From the very beginning, I was intrigued by this premise. The setup was high-stakes, and the story itself was chock full of potential. 

One thing I genuinely appreciated, was the descriptive language. Lines like “sandwiched with lettuce between a rock and a hard place” and “the forest had fought her like an abusive boyfriend the whole way” not only made me smile, but to me, they did an excellent job of conveying Anna’s emotional state. Those metaphors felt vivid and personal, and they pulled me further into her mindset.

On the flip side of things, there were a few moments where the phrasing caused confusion for me. For example, “A hand flies over Anna’s mouth” initially made me think someone else had grabbed her, rather than it being her own hand. Similarly, another line that gave me pause was “leaping over a stream and down a ravine and then loses him.” Leaping over a stream, sure, but down a ravine? Wouldn’t she have slid, stumbled, or fallen? Small things, but they momentarily disrupted the flow.

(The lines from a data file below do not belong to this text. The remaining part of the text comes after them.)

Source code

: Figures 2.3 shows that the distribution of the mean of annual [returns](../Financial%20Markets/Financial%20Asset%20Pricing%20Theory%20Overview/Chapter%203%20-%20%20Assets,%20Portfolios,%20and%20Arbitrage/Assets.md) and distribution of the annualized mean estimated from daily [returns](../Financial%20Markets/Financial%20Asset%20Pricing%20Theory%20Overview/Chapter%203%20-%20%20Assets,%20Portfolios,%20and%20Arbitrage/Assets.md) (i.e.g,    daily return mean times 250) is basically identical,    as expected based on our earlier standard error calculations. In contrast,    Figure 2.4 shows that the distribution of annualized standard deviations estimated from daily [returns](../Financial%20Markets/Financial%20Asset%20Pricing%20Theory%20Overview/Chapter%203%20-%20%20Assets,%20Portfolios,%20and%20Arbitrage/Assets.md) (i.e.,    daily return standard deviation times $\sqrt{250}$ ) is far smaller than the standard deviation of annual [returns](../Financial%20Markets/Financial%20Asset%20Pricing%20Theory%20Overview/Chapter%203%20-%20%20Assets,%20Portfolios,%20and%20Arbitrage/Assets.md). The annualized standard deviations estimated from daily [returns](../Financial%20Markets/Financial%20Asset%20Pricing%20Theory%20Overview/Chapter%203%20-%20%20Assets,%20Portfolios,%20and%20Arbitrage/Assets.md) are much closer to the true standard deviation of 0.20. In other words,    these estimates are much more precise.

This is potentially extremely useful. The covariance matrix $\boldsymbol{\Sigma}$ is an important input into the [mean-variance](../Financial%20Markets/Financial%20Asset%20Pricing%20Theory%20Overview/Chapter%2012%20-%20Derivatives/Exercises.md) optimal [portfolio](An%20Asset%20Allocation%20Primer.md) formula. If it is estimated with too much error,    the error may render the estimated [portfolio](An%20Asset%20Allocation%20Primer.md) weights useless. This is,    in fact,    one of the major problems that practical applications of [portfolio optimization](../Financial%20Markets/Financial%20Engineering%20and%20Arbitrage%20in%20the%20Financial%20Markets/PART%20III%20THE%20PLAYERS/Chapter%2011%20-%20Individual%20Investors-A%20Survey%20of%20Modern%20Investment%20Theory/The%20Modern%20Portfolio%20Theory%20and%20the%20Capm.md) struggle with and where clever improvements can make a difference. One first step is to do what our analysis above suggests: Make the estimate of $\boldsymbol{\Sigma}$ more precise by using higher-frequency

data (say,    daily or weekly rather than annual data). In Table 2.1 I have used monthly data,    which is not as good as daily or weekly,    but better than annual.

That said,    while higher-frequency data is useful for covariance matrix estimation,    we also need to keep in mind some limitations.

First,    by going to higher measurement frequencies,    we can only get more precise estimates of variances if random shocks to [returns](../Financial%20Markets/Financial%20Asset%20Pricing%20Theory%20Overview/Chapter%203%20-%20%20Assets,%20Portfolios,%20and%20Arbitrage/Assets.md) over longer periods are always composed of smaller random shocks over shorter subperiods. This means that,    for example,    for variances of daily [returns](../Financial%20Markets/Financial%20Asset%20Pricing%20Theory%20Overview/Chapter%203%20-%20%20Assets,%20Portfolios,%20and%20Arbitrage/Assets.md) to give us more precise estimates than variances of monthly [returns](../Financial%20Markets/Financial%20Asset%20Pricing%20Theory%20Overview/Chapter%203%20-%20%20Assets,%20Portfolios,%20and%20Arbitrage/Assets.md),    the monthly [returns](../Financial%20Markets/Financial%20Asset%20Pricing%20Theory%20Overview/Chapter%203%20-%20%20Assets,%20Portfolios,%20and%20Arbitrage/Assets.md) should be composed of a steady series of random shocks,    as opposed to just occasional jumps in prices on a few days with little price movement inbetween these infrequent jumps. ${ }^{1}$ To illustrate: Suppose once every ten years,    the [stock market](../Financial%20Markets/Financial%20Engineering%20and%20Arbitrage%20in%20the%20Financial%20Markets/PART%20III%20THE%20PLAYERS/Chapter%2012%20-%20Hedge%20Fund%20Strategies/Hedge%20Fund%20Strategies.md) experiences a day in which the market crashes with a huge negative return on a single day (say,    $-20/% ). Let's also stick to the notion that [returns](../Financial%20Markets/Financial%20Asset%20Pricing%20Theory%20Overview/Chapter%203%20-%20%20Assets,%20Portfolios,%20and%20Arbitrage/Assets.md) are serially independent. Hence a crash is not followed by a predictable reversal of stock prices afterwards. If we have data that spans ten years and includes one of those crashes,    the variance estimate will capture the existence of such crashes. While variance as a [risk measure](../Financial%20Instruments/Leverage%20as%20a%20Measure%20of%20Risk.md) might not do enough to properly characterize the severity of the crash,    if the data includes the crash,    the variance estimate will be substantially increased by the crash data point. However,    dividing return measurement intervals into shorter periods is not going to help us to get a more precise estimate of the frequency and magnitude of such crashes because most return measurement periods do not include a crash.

The action sequences occasionally had a similar effect. Descriptions like “his voice getting closer and farther as she loses him and then he catches up” clearly communicate what’s happening, but they don’t quite deliver the pulse-pounding urgency the scene seems to aim for. The mechanics are there, but the danger doesn’t fully land on the page for me.

Overall, this was a story with a fantastic premise and some genuinely strong, evocative language. With a bit more tightening, particularly in maintaining consistency and sharpening the action, it could have been even more immersive. 

That said, I cannot wait to read the first full-length novel in this series to see what is next for Anna and how she handles what the future holds for her.